Data for this task:
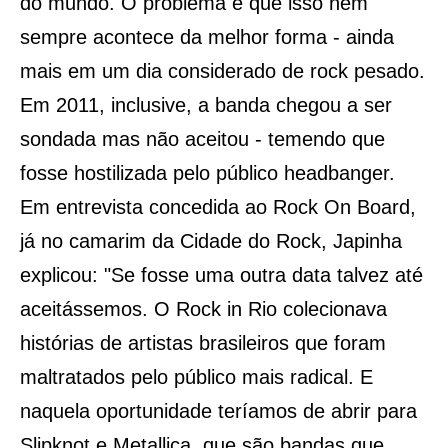
do mundo. O problema é que isso nem
sempre acontece da melhor forma - ainda
mais em um dia considerado de rock pesado.
Em 2011, inclusive, a banda chegou a ser
sondada mas não aceitou - temendo que
fosse hostilizada pelo público headbanger.
Em entrevista concedida ao Rock On Board,
já no camarim da Cidade do Rock, Japinha
explicou: "Se fosse uma outra data talvez até
aceitássemos. O Rock in Rio colecionava
histórias de artistas brasileiros que foram
maltratados pelo público mais radical. E
naquela oportunidade teríamos de abrir para
Slipknot e Metallica, que são bandas que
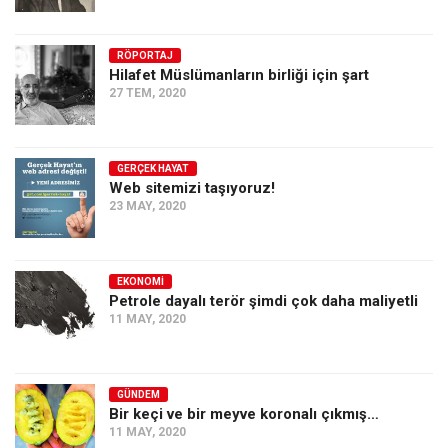
RÖPORTAJ
Hilafet Müslümanların birliği için şart
27 TEM, 2020
GERÇEK HAYAT
Web sitemizi taşıyoruz!
23 MAY, 2020
EKONOMI
Petrole dayalı terör şimdi çok daha maliyetli
11 MAY, 2020
GÜNDEM
Bir keçi ve bir meyve koronalı çıkmış…
11 MAY, 2020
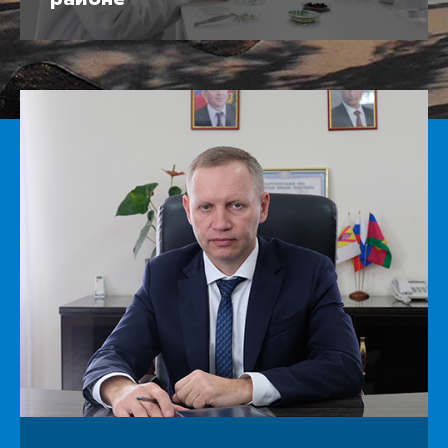
районе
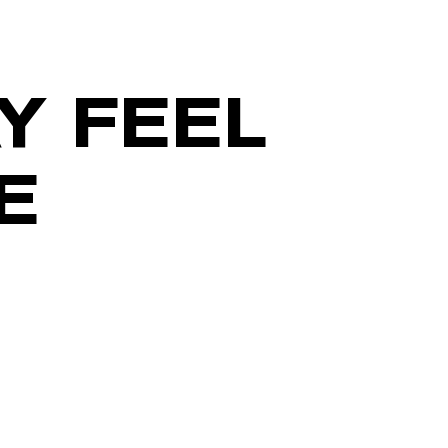
Y FEEL
E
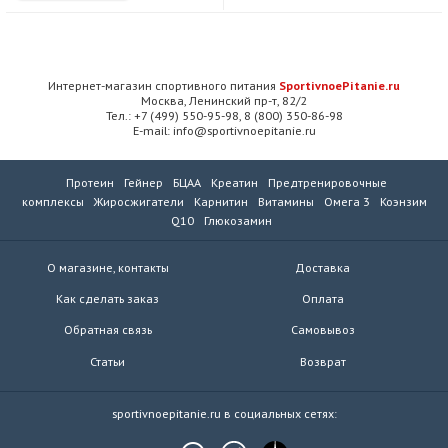
Интернет-магазин спортивного питания
SportivnoePitanie.ru
Москва, Ленинский пр-т, 82/2
Тел.: +7 (499) 550-95-98, 8 (800) 350-86-98
E-mail: info@sportivnoepitanie.ru
Протеин
Гейнер
БЦАА
Креатин
Предтренировочные
комплексы
Жиросжигатели
Карнитин
Витамины
Омега 3
Коэнзим
Q10
Глюкозамин
О магазине, контакты
Доставка
Как сделать заказ
Оплата
Обратная связь
Самовывоз
Статьи
Возврат
sportivnoepitanie.ru в социальных сетях:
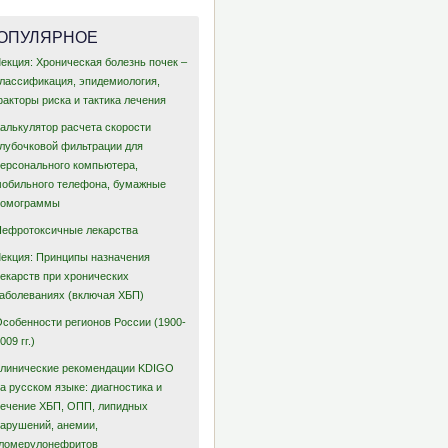
ОПУЛЯРНОЕ
екция: Хроническая болезнь почек –
классификация, эпидемиология,
акторы риска и тактика лечения
Калькулятор расчета скорости
клубочковой фильтрации для
персонального компьютера,
мобильного телефона, бумажные
номограммы
Нефротоксичные лекарства
Лекция: Принципы назначения
лекарств при хронических
заболеваниях (включая ХБП)
Особенности регионов России (1900-
009 гг.)
Клинические рекомендации KDIGO
а русском языке: диагностика и
лечение ХБП, ОПП, липидных
нарушений, анемии,
гломерулонефритов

Task item: Your copy should match the listing exactly, apart from the pictures it leaves out.

Answer section:
do mundo. O problema é que isso nem
sempre acontece da melhor forma - ainda
mais em um dia considerado de rock pesado.
Em 2011, inclusive, a banda chegou a ser
sondada mas não aceitou - temendo que
fosse hostilizada pelo público headbanger.
Em entrevista concedida ao Rock On Board,
já no camarim da Cidade do Rock, Japinha
explicou: "Se fosse uma outra data talvez até
aceitássemos. O Rock in Rio colecionava
histórias de artistas brasileiros que foram
maltratados pelo público mais radical. E
naquela oportunidade teríamos de abrir para
Slipknot e Metallica, que são bandas que
RÖPORTAJ
Hilafet Müslümanların birliği için şart
27 TEM, 2020
GERÇEK HAYAT
Web sitemizi taşıyoruz!
23 MAY, 2020
EKONOMI
Petrole dayalı terör şimdi çok daha maliyetli
11 MAY, 2020
GÜNDEM
Bir keçi ve bir meyve koronalı çıkmış…
11 MAY, 2020
районе
Y FEEL
E
Интернет-магазин спортивного питания
SportivnoePitanie.ru
Москва, Ленинский пр-т, 82/2
Тел.: +7 (499) 550-95-98, 8 (800) 350-86-98
E-mail: info@sportivnoepitanie.ru
Протеин
Гейнер
БЦАА
Креатин
Предтренировочные
комплексы
Жиросжигатели
Карнитин
Витамины
Омега 3
Коэнзим
Q10
Глюкозамин
О магазине, контакты
Доставка
Как сделать заказ
Оплата
Обратная связь
Самовывоз
Статьи
Возврат
sportivnoepitanie.ru в социальных сетях:
ОПУЛЯРНОЕ
екция: Хроническая болезнь почек –
классификация, эпидемиология,
акторы риска и тактика лечения
Калькулятор расчета скорости
клубочковой фильтрации для
персонального компьютера,
мобильного телефона, бумажные
номограммы
Нефротоксичные лекарства
Лекция: Принципы назначения
лекарств при хронических
заболеваниях (включая ХБП)
Особенности регионов России (1900-
009 гг.)
Клинические рекомендации KDIGO
а русском языке: диагностика и
лечение ХБП, ОПП, липидных
нарушений, анемии,
гломерулонефритов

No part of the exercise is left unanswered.